CAN-Rac explains binational peer reviews as “a tool to promote increasing transparency and accountability in the current commitment of many economies to reform subsidies acting against sustainable development. The process aims to share experiences between countries to identify best practices and challenges and look into subsidy reform,” consistent with G7 and G20 promises to phase out subsidies that are considered economically inefficient. Past peer reviews have been undertaken by United States and China in 2016, and by Germany and Mexico in 2017, and CAN-Rac says a process for Italy and Indonesia is in the works.
Canada’s peer review will be conducted by Finance Minister Bill Morneau and Environment and Climate Minister Catherine McKenna.
The G20 committed to a fossil subsidy phaseout in 2009, and in 2016 Canada agreed to achieve that goal by 2025, Natural Resources Canada notes in a release. “Phasing out inefficient fossil fuel subsidies is an important step in the transition to a low-carbon economy,” the department states. “By conducting a peer review of its inefficient fossil fuel subsidies, Canada is further reaffirming its commitment to climate action and to sustainable economic growth at home and abroad.”
Natural Resources Minister Jim Carr said the peer review partnership with Argentina “demonstrates our commitment to ambitious climate and energy policies. Transforming how we make and use energy presents huge economic opportunities for Canada and will result in good, middle class jobs for Canadians and a cleaner planet for future generations.”

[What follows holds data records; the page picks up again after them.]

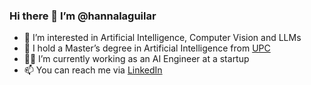 ### Hi there 👋 I’m @hannalaguilar
- 🤖 I’m interested in Artificial Intelligence, Computer Vision and LLMs
- 🏫 I hold a Master’s degree in Artificial Intelligence from [UPC](https://www.upc.edu/en/masters/artificial-intelligence)
- 👩‍💻 I’m currently working as an AI Engineer at a startup
- 📫 You can reach me via [LinkedIn](https://www.linkedin.com/in/hannalizarzaburu/)




<!--
**hannalaguilar/hannalaguilar** is a ✨ _special_ ✨ repository because its `README.md` (this file) appears on your GitHub profile.



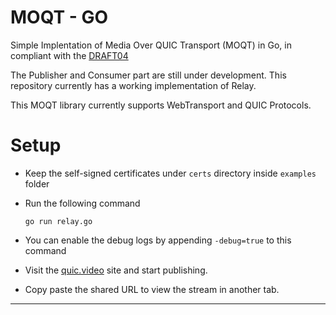 
# MOQT - GO

Simple Implentation of Media Over QUIC Transport (MOQT) in Go, in compliant with the [DRAFT04](https://datatracker.ietf.org/doc/draft-ietf-moq-transport/04/)

The Publisher and Consumer part are still under development. This repository currently has a working implementation of Relay.

This MOQT library currently supports WebTransport and QUIC Protocols.

# Setup

- Keep the self-signed certificates under `certs` directory inside `examples` folder
- Run the following command

	`go run relay.go`

- You can enable the debug logs by appending `-debug=true` to this command
- Visit the [quic.video](https://quic.video/publish?server=localhost:4443) site and start publishing.
- Copy paste the shared URL to view the stream in another tab.

---
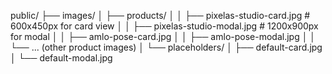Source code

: public/
├── images/
│   ├── products/
│   │   ├── pixelas-studio-card.jpg    # 600x450px for card view
│   │   ├── pixelas-studio-modal.jpg   # 1200x900px for modal
│   │   ├── amlo-pose-card.jpg
│   │   ├── amlo-pose-modal.jpg
│   │   └── ... (other product images)
│   └── placeholders/
│       ├── default-card.jpg
│       └── default-modal.jpg
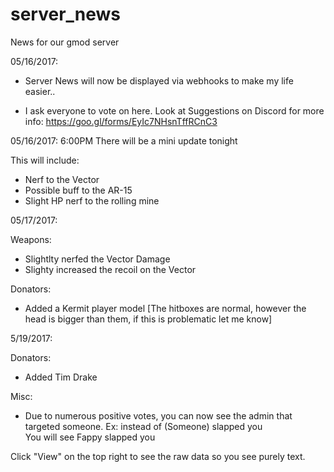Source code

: # server_news
News for our gmod server

05/16/2017:
- Server News will now be displayed via webhooks to make my life easier..

- I ask everyone to vote on here. Look at Suggestions on Discord for more info: https://goo.gl/forms/EyIc7NHsnTffRCnC3

05/16/2017:
6:00PM
There will be a mini update tonight

This will include:
- Nerf to the Vector
- Possible buff to the AR-15
- Slight HP nerf to the rolling mine

05/17/2017:

Weapons:
- Slightlty nerfed the Vector Damage
- Slighty increased the recoil on the Vector

Donators:
- Added a Kermit player model [The hitboxes are normal, however the head is bigger than them, if this is problematic let me know]



5/19/2017:

Donators:
- Added Tim Drake

Misc: 

- Due to numerous positive votes, you can now see the admin that targeted someone.
Ex: instead of (Someone) slapped you  
You will see Fappy slapped you

Click "View" on the top right to see the raw data so you see purely text.
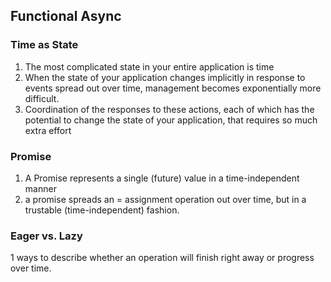 <!--
 * @Author: your name
 * @Date: 2020-07-09 18:55:11
 * @LastEditTime: 2020-07-09 19:09:54
 * @LastEditors: Please set LastEditors
 * @Description: In User Settings Edit
 * @FilePath: /functional-light-javascript-study-notes/CH10/README.md
--> 
## Functional Async
### Time as State
1. The most complicated state in your entire application is time
2. When the state of your application changes implicitly in response to events spread out over time, management becomes exponentially more difficult.
3. Coordination of the responses to these actions, each of which has the potential to change the state of your application, that requires so much extra effort

### Promise
1. A Promise represents a single (future) value in a time-independent manner
2. a promise spreads an = assignment operation out over time, but in a trustable (time-independent) fashion.

### Eager vs. Lazy
1 ways to describe whether an operation will finish right away or progress over time.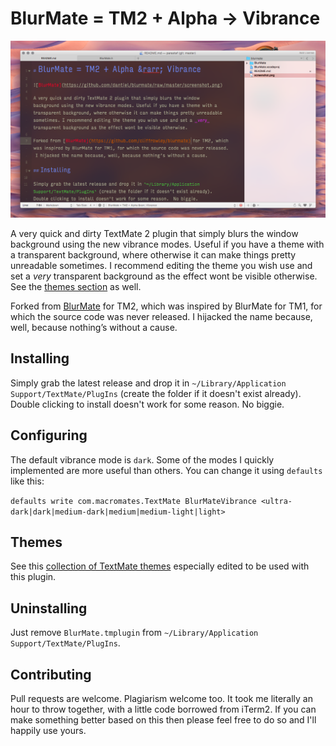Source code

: # BlurMate = TM2 + Alpha &rarr; Vibrance

![BlurMate](https://github.com/dantiel/blurmate/raw/master/screenshot.png)

A very quick and dirty TextMate 2 plugin that simply blurs the window background using the new vibrance modes. Useful if you have a theme with a transparent background, where otherwise it can make things pretty unreadable sometimes. I recommend editing the theme you wish use and set a _very_ transparent background as the effect wont be visible otherwise. See the [themes section](#Themes) as well.

Forked from [BlurMate](https://github.com/cliffrowley/blurmate) for TM2, which was inspired by BlurMate for TM1, for which the source code was never released.  I hijacked the name because, well, because nothing’s without a cause.

## Installing

Simply grab the latest release and drop it in `~/Library/Application Support/TextMate/PlugIns` (create the folder if it doesn't exist already).  Double clicking to install doesn't work for some reason.  No biggie. 

## Configuring

The default vibrance mode is `dark`. Some of the modes I quickly implemented are more useful than others. You can change it using `defaults` like this:

`defaults write com.macromates.TextMate BlurMateVibrance <ultra-dark|dark|medium-dark|medium|medium-light|light>`

## Themes

See this [collection of TextMate  themes][vibrance_themes_github] especially edited to be used with this plugin.

## Uninstalling

Just remove `BlurMate.tmplugin` from `~/Library/Application Support/TextMate/PlugIns`.

## Contributing

Pull requests are welcome.  Plagiarism welcome too.  It took me literally an hour to throw together, with a little code borrowed from iTerm2.  If you can make something better based on this then please feel free to do so and I'll happily use yours.


[vibrance_themes_github]: https://github.com/dantiel/TextMate-Vibrance-Themes "TextMate Vibrance Themes Repository"
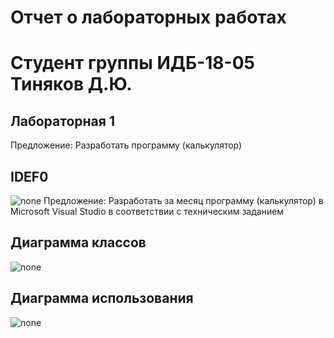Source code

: # Отчет о лабораторных работах
# Студент группы ИДБ-18-05 Тиняков Д.Ю.

## Лабораторная 1

Предложение: Разработать программу (калькулятор)
## IDEF0
![none](https://github.com/TinyakovD/Tinyakov.github.io/blob/main/%D0%9B%D0%B0%D0%B1%D0%B0%201.1.png)
Предложение: Разработать за месяц программу (калькулятор) в Microsoft Visual Studio в соответствии с техническим заданием
## Диаграмма классов
![none](https://github.com/TinyakovD/Tinyakov.github.io/blob/main/%D0%9B%D0%B0%D0%B1%D0%B01.2.png)
## Диаграмма использования 
![none](https://github.com/TinyakovD/Tinyakov.github.io/blob/main/%D0%9B%D0%B0%D0%B1%D0%B01.3.png)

“These subsidies distort energy markets, place a strain on public budgets, reduce our energy security, impede investment in clean energy sources, and undermine efforts to deal with the threat of climate change,” said Juan José Aranguren, Argentina’s Minister of Energy and Mining.
“The peer review with Canada contributes to make subsidies more efficient and direct them to those who really need it,” he added. “Likewise, we aim to diversify our energy matrix by adding more renewable energies, a source of employment and development for all the country and our global contribution to reduce greenhouse emissions.”